Your instructions >> Copy each line containing the word "test" from the records that follow, please.

(Saved data entries)
━━━━━━━━━━

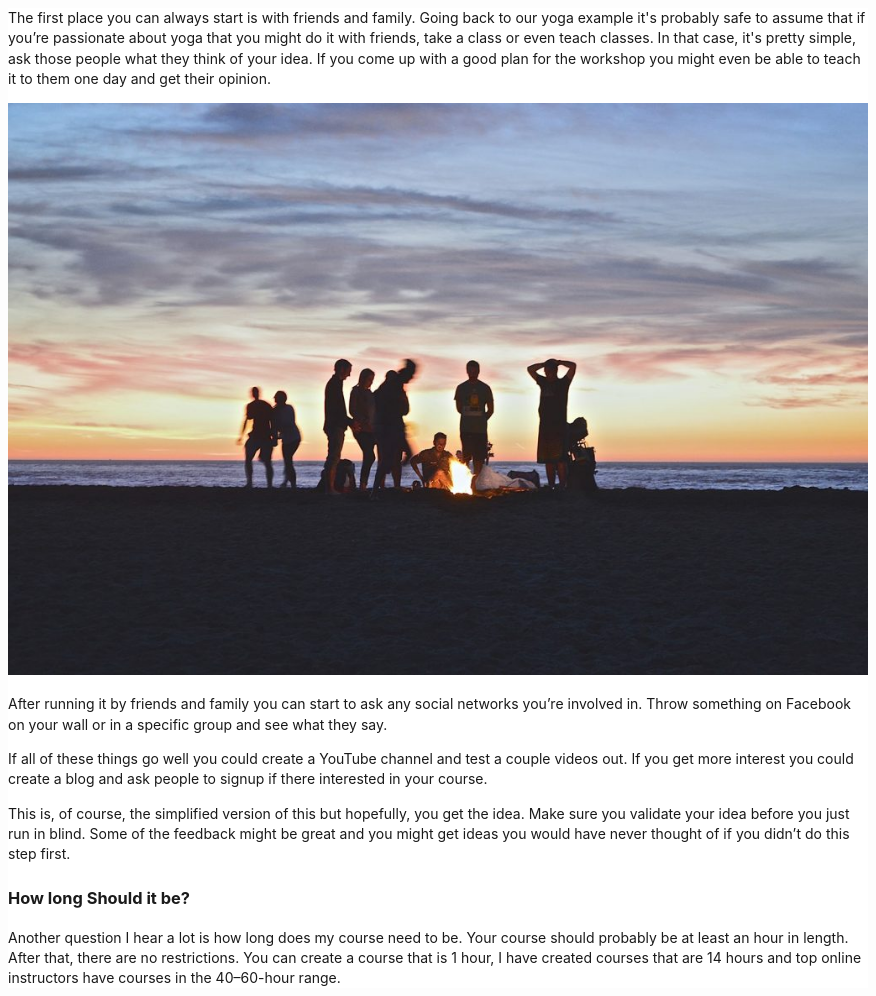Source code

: The first place you can always start is with friends and family. Going back to our yoga example it's probably safe to assume that if you’re passionate about yoga that you might do it with friends, take a class or even teach classes. In that case, it's pretty simple, ask those people what they think of your idea. If you come up with a good plan for the workshop you might even be able to teach it to them one day and get their opinion.

[![Creating Online Courses - Validating your ideas](./pexels-photo-26135-1024x681.jpg)](https://therealdanvega.com/wp-content/uploads/2017/05/pexels-photo-26135.jpg)

After running it by friends and family you can start to ask any social networks you’re involved in. Throw something on Facebook on your wall or in a specific group and see what they say.

If all of these things go well you could create a YouTube channel and test a couple videos out. If you get more interest you could create a blog and ask people to signup if there interested in your course.

This is, of course, the simplified version of this but hopefully, you get the idea. Make sure you validate your idea before you just run in blind. Some of the feedback might be great and you might get ideas you would have never thought of if you didn’t do this step first.

### How long Should it be?

Another question I hear a lot is how long does my course need to be. Your course should probably be at least an hour in length. After that, there are no restrictions. You can create a course that is 1 hour, I have created courses that are 14 hours and top online instructors have courses in the 40–60-hour range.
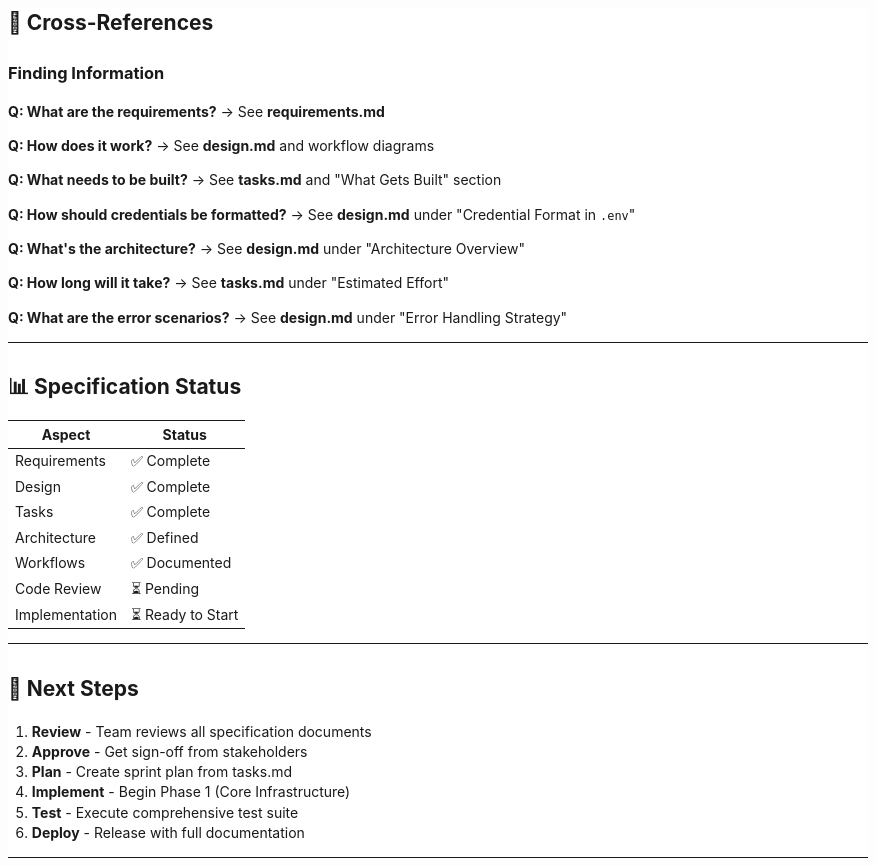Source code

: 
## 🔗 Cross-References

### Finding Information

**Q: What are the requirements?**
→ See **requirements.md**

**Q: How does it work?**
→ See **design.md** and workflow diagrams

**Q: What needs to be built?**
→ See **tasks.md** and "What Gets Built" section

**Q: How should credentials be formatted?**
→ See **design.md** under "Credential Format in `.env`"

**Q: What's the architecture?**
→ See **design.md** under "Architecture Overview"

**Q: How long will it take?**
→ See **tasks.md** under "Estimated Effort"

**Q: What are the error scenarios?**
→ See **design.md** under "Error Handling Strategy"

---

## 📊 Specification Status

| Aspect | Status |
|--------|--------|
| Requirements | ✅ Complete |
| Design | ✅ Complete |
| Tasks | ✅ Complete |
| Architecture | ✅ Defined |
| Workflows | ✅ Documented |
| Code Review | ⏳ Pending |
| Implementation | ⏳ Ready to Start |

---

## 🚀 Next Steps

1. **Review** - Team reviews all specification documents
2. **Approve** - Get sign-off from stakeholders
3. **Plan** - Create sprint plan from tasks.md
4. **Implement** - Begin Phase 1 (Core Infrastructure)
5. **Test** - Execute comprehensive test suite
6. **Deploy** - Release with full documentation

---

━━━━━━━━━━

Answer area >>
If all of these things go well you could create a YouTube channel and test a couple videos out. If you get more interest you could create a blog and ask people to signup if there interested in your course.
5. **Test** - Execute comprehensive test suite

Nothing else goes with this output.